The government’s much-anticipated mental health strategy, No Health Without Mental Health, was published earlier this month with a major, and very welcome, focus on improving services for children.

While there has been intense debate about how precisely the government’s pledge to expand psychological therapy provision will be funded, the strategy and its attendant supporting documents at last give mental health policy in England a much-needed sense of direction and purpose.

One of the key themes that emerges clearly from the strategy is that of intervening early. The evidence in almost all areas of mental health is indisputable. Mental health problems are widespread, they affect people of all ages, and the longer they remain hidden, stigmatised and untreated the worse they become and the greater the losses people experience in all areas of their lives.

Early intervention really does have to start early. Parenting support for young families, including before birth, can make a dramatic difference to the emotional health and long-term life chances of our children.

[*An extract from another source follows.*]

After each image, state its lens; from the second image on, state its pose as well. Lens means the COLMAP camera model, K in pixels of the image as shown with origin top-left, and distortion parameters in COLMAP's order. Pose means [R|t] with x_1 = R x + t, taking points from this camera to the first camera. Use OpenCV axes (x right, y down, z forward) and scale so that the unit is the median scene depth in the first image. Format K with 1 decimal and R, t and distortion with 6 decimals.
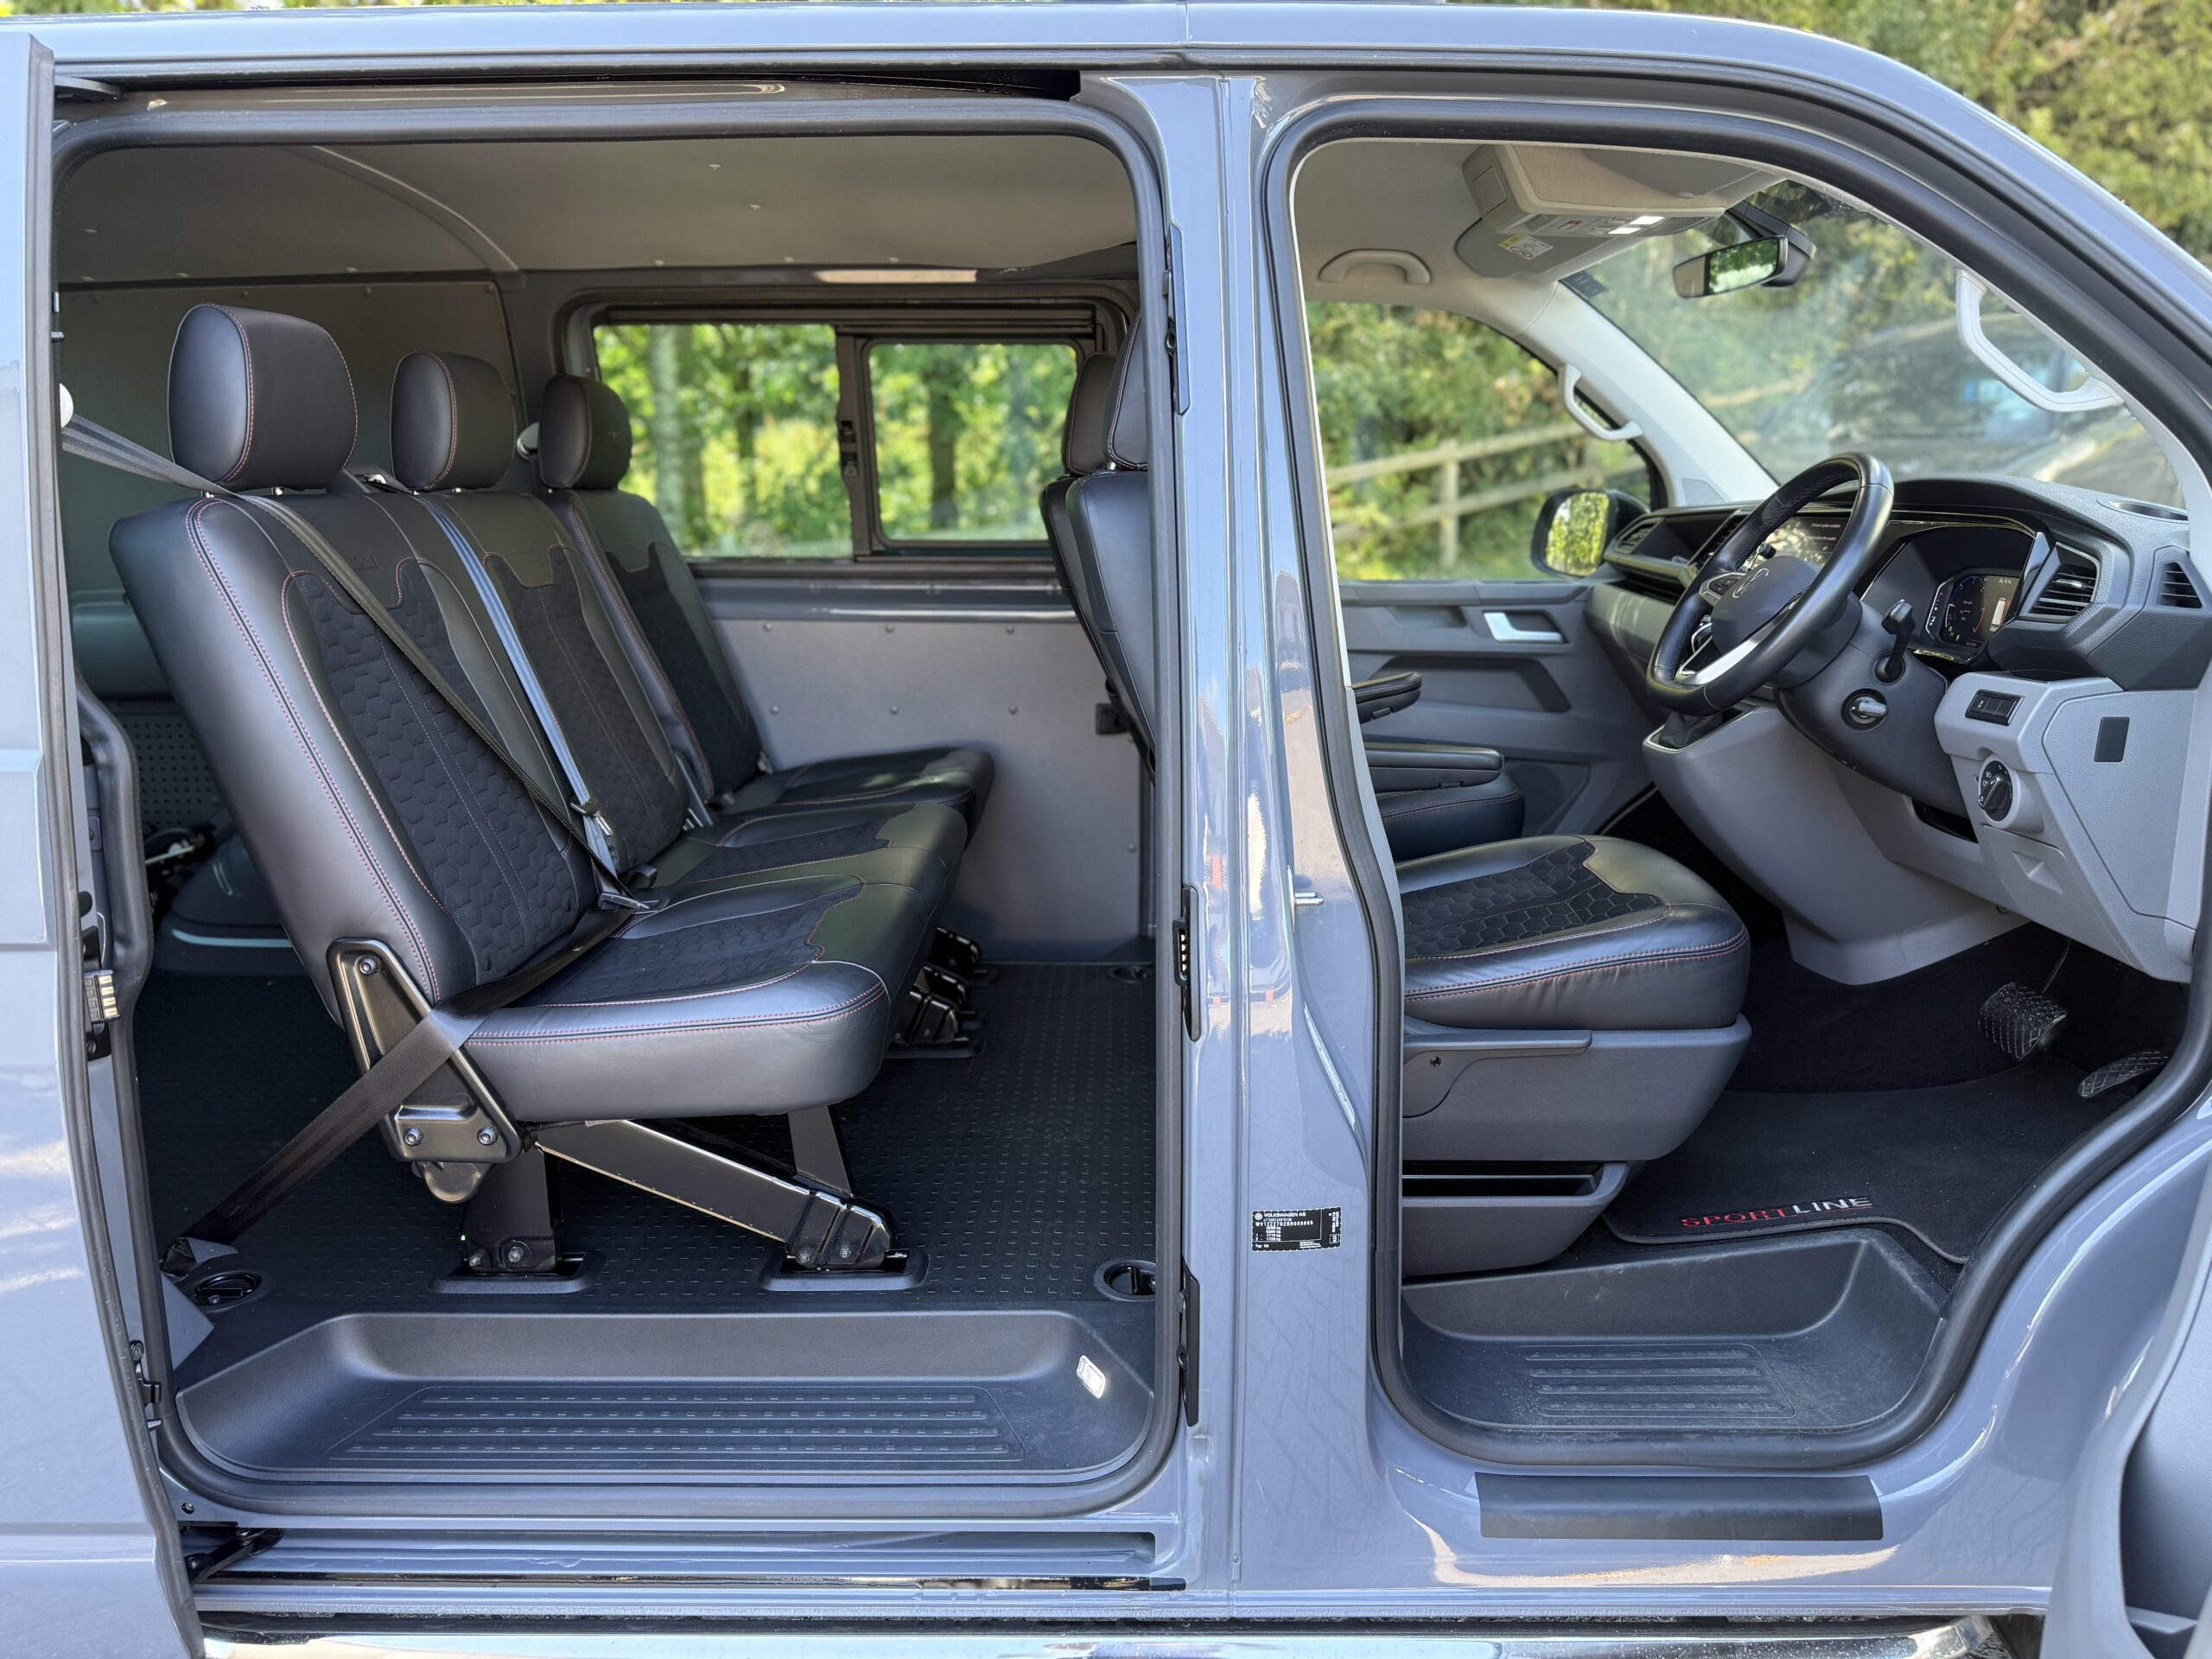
lens RADIAL K [[1545.4, 0, 1102.8], [0, 1545.4, 856.4], [0, 0, 1]] dist [0.004878, -0.015876]
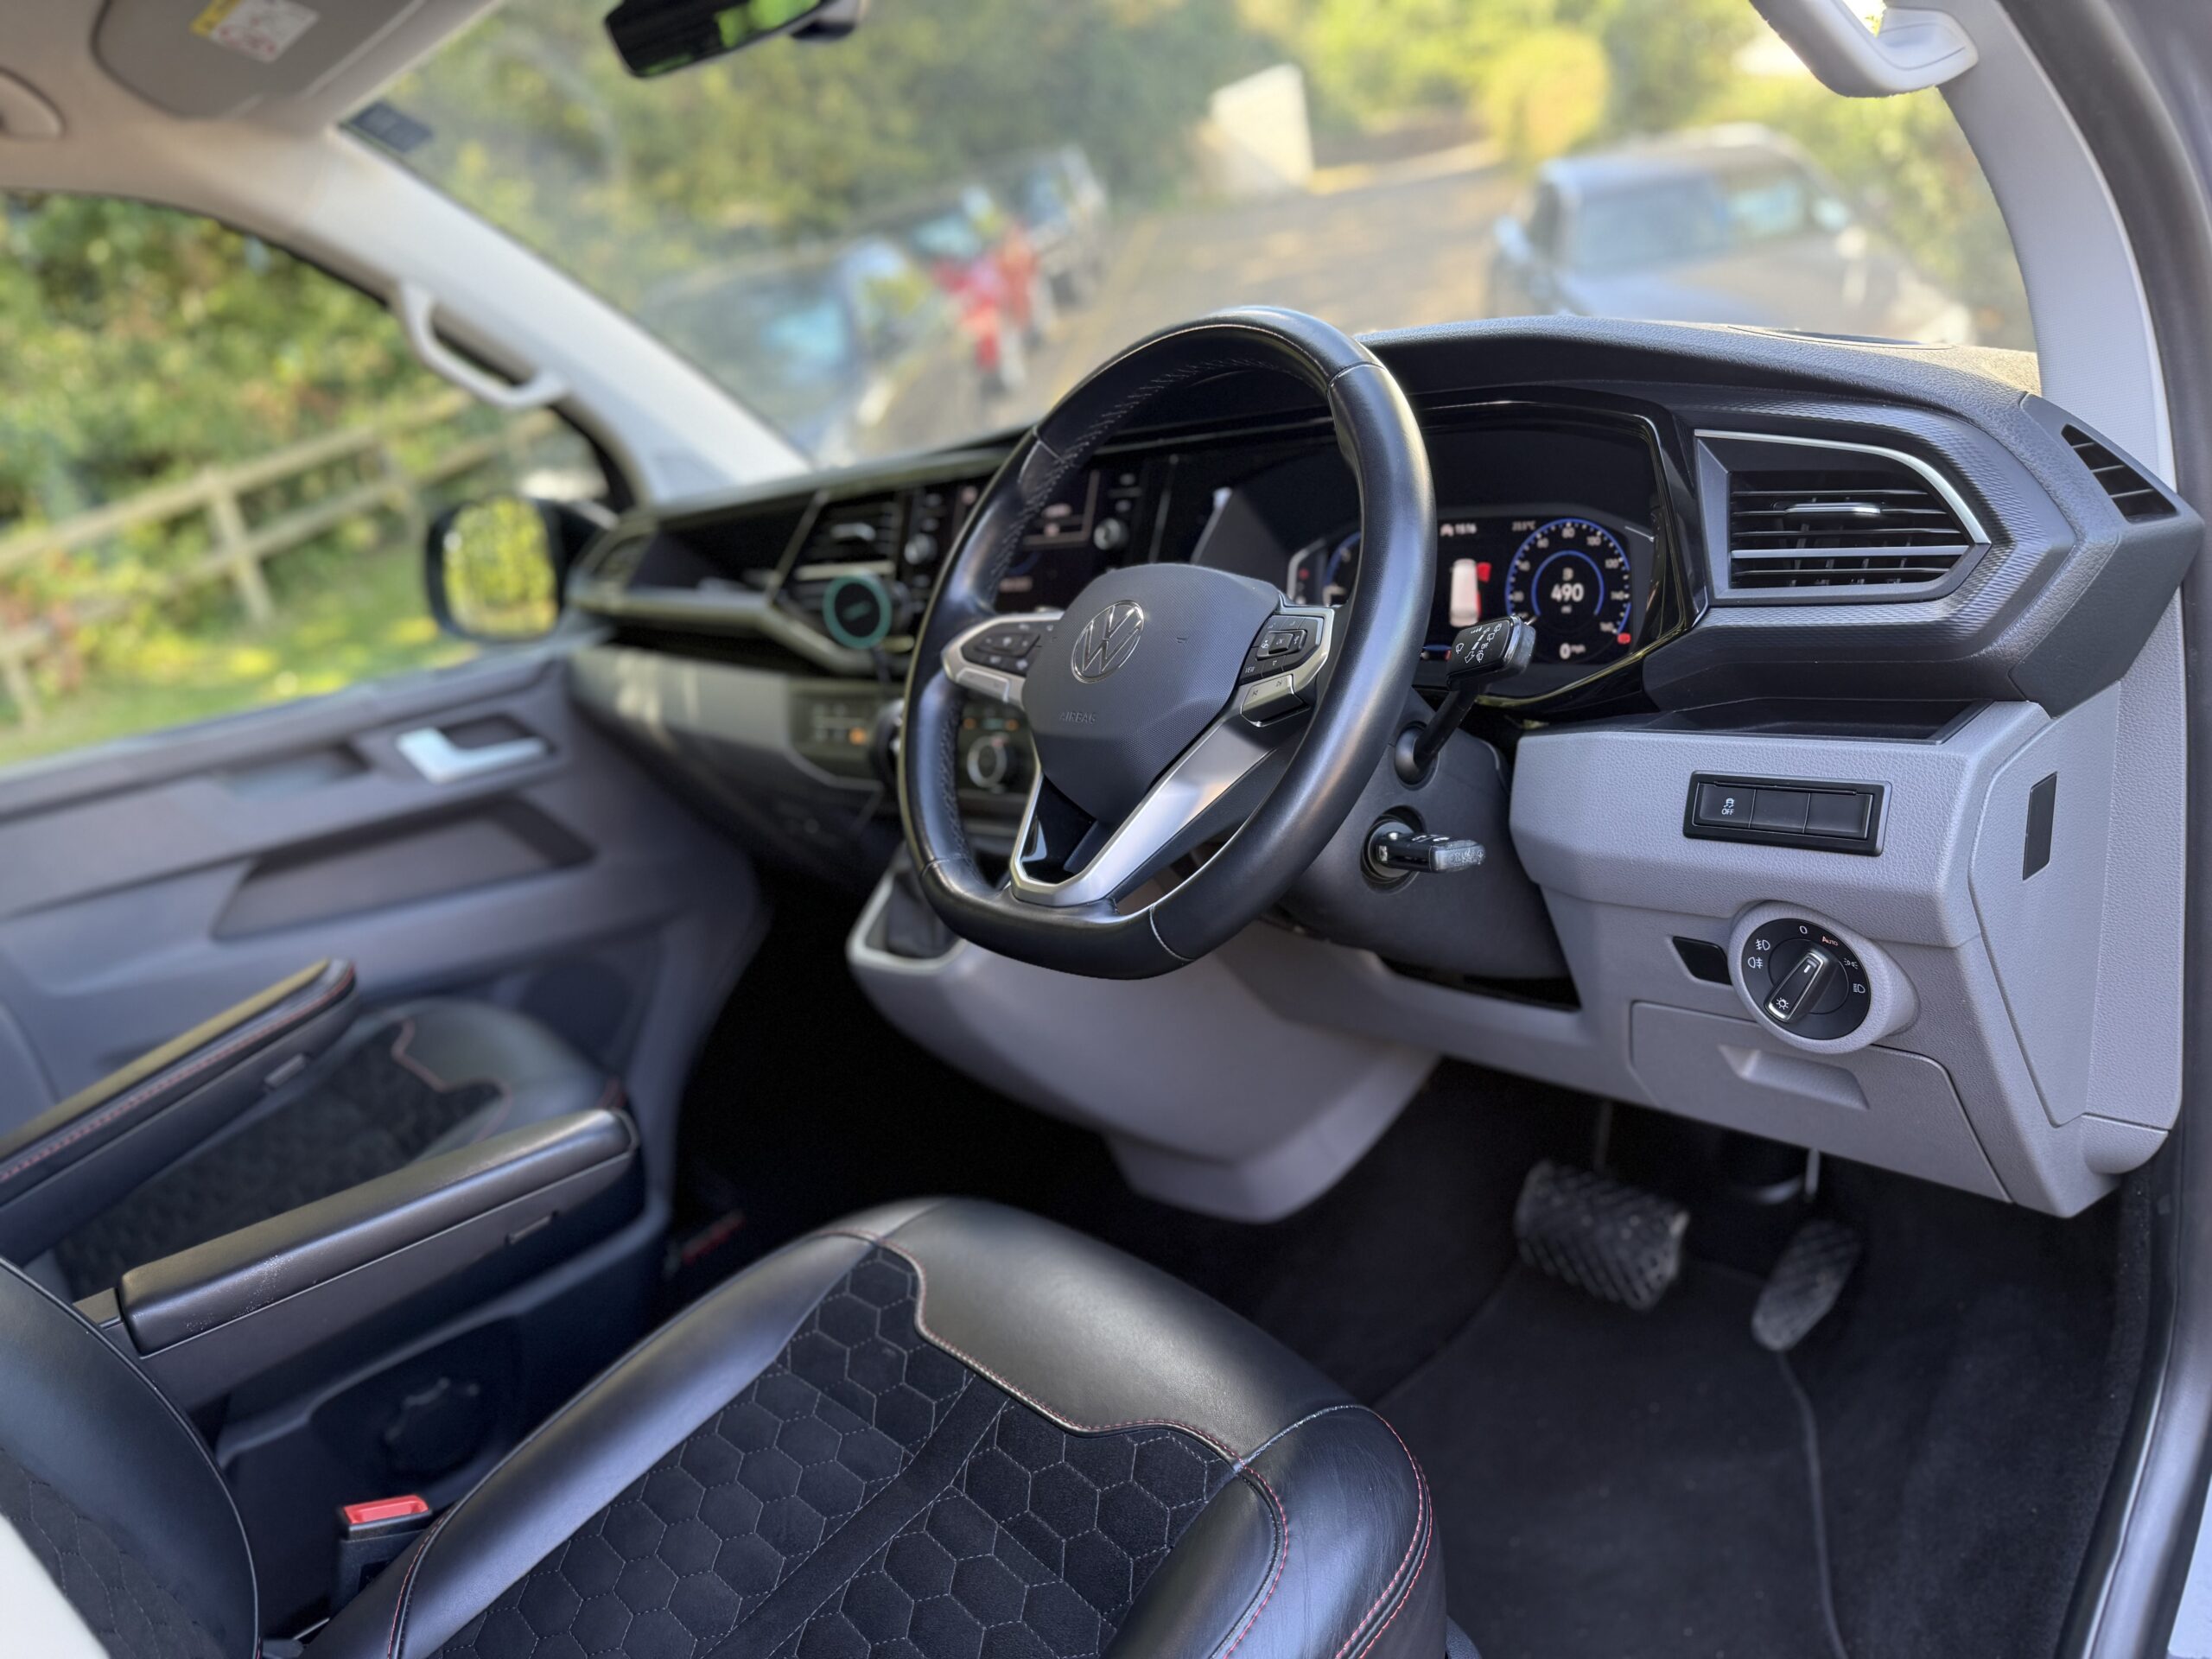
lens RADIAL K [[1626.8, 0, 1106.0], [0, 1626.8, 829.5], [0, 0, 1]] dist [0.044725, -0.003549]
pose [[0.751955, -0.286939, 0.593489, 0.078675], [0.302483, 0.950111, 0.076111, -0.096853], [-0.585720, 0.122288, 0.801235, 0.384726]]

The expanded health visitor workforce as well as midwives, GPs and other health workers will have a crucial role to rebalance post-natal care to focus as much on children’s and their parents’ mental as well as physical wellbeing.

As well as early in life, early intervention can also mean acting quickly when people first become unwell.

Early intervention in psychosis teams, set up under the National Service Framework for Mental Health, have shown that not only does reaching out to young people experiencing psychosis for the first time benefit their health but it also increases their chances of getting into employment and building the lives they want for themselves.

We now need to learn from what these teams have achieved and extend this approach to other children and young adults – for example those who end up in the justice system for lack of support from other services. And of course we need also to avoid making short-sighted cuts to existing early intervention teams in the face of financial contingencies in the NHS.

Intervening early can also be applied to the 1.3 million people who work for the NHS, too. Every year, one worker in six will experiences a mental health difficulty. Only a minority either seek or receive treatment. The NHS can, and should, show leadership to other employers by promoting the mental health of its own staff and helping supervisors and line managers to respond positively when staff become unwell.

The government’s mental health strategy presents a compelling vision for promoting the mental wellbeing of the whole population and improving the lives of people who experience mental ill health. Making it happen in an environment of funding cuts across public services – and especially in local government – will not be easy.

But it is a challenge we must not neglect.

We need to foster a culture in which our mental health needs really do have ‘parity of esteem’ to our physical health, where discrimination to those with mental health problems is as unacceptable as racism and sexism, and building on these foundations where intervening early is the norm, not the exception.